§ Document text
※ ※ ※

PowerPC and POWER are relatively mainstream. It's supported by IBM XL, GCC, Clang and most major JITs (including luajit).
- squarefoot 6 years ago
  
  Exactly. I can't speak for big iron and server usage because last time I used a POWER based server at work it was still AIX restricted (though IBM was already aiming at Linux for the future), however on PPC about everything user level was available 15 years ago, including USB devices support and compilers. When the very first PPC Mac Mini came out I purchased one to be used as a living room media PC connected to a projector and running a customized Debian which would load a media player (Freevo) just after boot. Worked like charm for years, no complains at all save for the atrocious loud "boonnnngggg" sound at power up that I was never able to turn off:^)
- floatboth 6 years ago
  
  > including luajit
  Well, a fork of luajit. LuaJIT proper has been abandoned for months…
  
  ksec 6 years ago
  
  I thought somebody picked up as new maintainer and then Mike Pall was back. What happened? He lost interest?
  
  jpfr 6 years ago
  
  No new commits since January.

※ ※ ※

Items stored in a collection
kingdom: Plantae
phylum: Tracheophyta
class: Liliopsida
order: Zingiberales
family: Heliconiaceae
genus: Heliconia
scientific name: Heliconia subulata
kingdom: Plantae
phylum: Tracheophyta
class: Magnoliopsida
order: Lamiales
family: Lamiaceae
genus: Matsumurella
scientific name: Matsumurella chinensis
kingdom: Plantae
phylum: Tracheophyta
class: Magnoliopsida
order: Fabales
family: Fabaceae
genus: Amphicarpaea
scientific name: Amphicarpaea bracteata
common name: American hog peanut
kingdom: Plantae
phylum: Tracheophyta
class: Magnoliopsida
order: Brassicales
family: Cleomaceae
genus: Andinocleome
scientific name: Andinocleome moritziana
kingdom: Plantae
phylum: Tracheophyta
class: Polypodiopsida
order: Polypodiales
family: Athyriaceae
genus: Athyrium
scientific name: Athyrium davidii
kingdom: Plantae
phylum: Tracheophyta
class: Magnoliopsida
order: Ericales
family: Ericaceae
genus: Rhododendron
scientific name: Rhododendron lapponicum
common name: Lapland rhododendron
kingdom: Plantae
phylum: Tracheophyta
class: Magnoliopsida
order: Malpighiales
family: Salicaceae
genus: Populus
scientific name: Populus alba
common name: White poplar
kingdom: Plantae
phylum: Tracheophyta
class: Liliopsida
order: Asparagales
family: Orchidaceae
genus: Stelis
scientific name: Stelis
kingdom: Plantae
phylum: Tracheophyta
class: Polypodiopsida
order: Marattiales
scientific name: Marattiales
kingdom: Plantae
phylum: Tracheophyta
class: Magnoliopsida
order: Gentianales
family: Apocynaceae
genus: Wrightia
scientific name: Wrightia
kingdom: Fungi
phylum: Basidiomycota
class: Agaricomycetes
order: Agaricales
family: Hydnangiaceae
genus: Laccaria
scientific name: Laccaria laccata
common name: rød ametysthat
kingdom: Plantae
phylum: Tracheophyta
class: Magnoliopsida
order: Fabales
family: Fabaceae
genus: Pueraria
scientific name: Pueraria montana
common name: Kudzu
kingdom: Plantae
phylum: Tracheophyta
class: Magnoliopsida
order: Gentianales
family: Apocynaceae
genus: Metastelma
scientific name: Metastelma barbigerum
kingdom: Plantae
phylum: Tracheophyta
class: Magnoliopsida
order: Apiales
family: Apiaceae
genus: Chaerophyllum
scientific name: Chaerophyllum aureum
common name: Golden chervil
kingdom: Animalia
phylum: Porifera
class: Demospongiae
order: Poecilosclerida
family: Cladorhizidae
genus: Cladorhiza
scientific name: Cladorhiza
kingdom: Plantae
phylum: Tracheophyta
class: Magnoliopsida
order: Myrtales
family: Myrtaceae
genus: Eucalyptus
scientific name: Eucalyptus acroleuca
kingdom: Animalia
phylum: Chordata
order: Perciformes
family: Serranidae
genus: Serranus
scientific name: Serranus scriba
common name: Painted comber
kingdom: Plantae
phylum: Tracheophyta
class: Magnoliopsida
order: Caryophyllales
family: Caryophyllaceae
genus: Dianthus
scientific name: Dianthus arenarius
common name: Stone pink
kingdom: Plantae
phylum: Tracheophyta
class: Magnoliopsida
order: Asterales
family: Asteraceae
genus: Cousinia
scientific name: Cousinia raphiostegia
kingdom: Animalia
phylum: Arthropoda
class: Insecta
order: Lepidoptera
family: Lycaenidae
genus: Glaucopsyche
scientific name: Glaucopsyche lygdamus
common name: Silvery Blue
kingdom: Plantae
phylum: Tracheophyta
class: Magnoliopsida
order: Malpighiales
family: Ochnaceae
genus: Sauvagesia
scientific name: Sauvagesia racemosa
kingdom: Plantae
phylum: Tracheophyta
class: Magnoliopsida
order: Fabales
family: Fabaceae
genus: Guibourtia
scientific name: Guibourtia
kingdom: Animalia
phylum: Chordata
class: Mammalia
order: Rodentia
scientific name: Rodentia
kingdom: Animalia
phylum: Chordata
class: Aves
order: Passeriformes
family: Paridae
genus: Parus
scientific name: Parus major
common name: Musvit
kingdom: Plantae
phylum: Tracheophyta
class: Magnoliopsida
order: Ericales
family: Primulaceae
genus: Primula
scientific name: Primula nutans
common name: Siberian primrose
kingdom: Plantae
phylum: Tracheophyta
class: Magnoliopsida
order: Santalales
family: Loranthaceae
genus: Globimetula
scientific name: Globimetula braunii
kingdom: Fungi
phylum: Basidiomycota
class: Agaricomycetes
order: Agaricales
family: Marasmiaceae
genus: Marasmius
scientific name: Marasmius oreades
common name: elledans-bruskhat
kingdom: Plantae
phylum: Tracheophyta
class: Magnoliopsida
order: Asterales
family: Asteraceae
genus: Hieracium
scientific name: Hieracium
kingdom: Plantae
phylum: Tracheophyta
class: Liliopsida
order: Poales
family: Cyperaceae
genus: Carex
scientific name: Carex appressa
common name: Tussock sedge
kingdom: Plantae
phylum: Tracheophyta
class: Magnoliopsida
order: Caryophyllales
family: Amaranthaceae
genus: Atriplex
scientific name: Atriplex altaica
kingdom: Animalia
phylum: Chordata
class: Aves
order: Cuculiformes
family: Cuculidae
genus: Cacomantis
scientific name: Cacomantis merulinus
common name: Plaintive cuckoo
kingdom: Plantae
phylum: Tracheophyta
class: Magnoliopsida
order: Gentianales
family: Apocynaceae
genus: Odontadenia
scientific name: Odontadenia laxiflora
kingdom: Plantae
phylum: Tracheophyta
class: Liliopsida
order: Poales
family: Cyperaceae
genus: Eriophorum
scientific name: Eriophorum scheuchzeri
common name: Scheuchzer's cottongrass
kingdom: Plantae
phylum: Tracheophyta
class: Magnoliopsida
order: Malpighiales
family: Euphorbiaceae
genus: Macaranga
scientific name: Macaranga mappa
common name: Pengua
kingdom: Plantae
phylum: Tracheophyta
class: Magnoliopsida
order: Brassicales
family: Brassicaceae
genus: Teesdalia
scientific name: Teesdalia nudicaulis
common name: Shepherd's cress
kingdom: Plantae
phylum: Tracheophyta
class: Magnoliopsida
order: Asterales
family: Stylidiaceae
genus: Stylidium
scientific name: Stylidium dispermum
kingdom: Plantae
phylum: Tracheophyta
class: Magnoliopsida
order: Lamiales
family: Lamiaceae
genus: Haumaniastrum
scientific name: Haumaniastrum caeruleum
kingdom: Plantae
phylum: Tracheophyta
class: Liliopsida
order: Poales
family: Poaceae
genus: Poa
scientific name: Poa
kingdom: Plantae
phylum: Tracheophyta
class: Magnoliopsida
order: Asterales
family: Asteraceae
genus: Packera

※ ※ ※

§ Given exercise A
Retype the part of the thread on PowerPC and POWER starting at "- floatboth 6" and ending at "He lost interest?".
§ Given exercise B
Write a continuation of the thread on PowerPC and POWER, picking up after its last line.
The rows are separate material and do not belong to the thread on PowerPC and POWER.

§ Task output A
- floatboth 6 years ago
  
  > including luajit
  Well, a fork of luajit. LuaJIT proper has been abandoned for months…
  
  ksec 6 years ago
  
  I thought somebody picked up as new maintainer and then Mike Pall was back. What happened? He lost interest?

§ Task output B
  https://github.com/LuaJIT/LuaJIT
floatboth 6 years ago

> all 1200 pages of it
Sounds weak, one of the versions of ARMv8 has a spec that's exactly 6666 (!) pages. I would expect IBM to be more detailed lol
- mhh__ 6 years ago
  
  Spec or manual? The ARM Spec I've seen is also 1200ish pages whereas the programmers manual is indeed thousands of pages
  
  floatboth 6 years ago
  
  Ah, they indeed have a shorter spec, but it's at 2611 pages now https://static.docs.arm.com/ddi0596/d/ISA_A64_xml_v85A-2019-...
  It's actually a document generated from machine-readable XML files https://alastairreid.github.io/ARM-v8a-xml-release/
- CrystalGamma 6 years ago
  
  IBM doesn't do wacky stuff like Pointer authentication that creeps into every corner of the spec, making everything more complicated …
ajross 6 years ago

> POWER is a monster of an architecture
FWIW: the original RS/6000 devices were 20-40 MHz in-order CPUs with architectures objectively simpler than a RISC-V microcontroller like the E310.
shawnz 6 years ago

> POWER is a monster of an architecture, designed more for "big iron".
It's the same architecture as PowerPC, designed for desktops, isn't it? Have things really changed so much since then?
- floatboth 6 years ago
  
  Yes, in fact if you run FreeBSD on POWER9 currently, it's compiled with ancient gcc 4.x.whatever (the last GPLv2 version) :D (The switch to clang and ELFv2 ABI is going to happen in the coming months)
- gpderetta 6 years ago
  
  IIRC PowerPC as a separate architecture doesn't exist anymore. All extensions were folded back into POWER.
- yellowapple 6 years ago
  
  I wouldn't be surprised if they have, given that PowerPC desktops haven't been mainstream for more than a decade now, and in the meantime IBM's servers have been marching on.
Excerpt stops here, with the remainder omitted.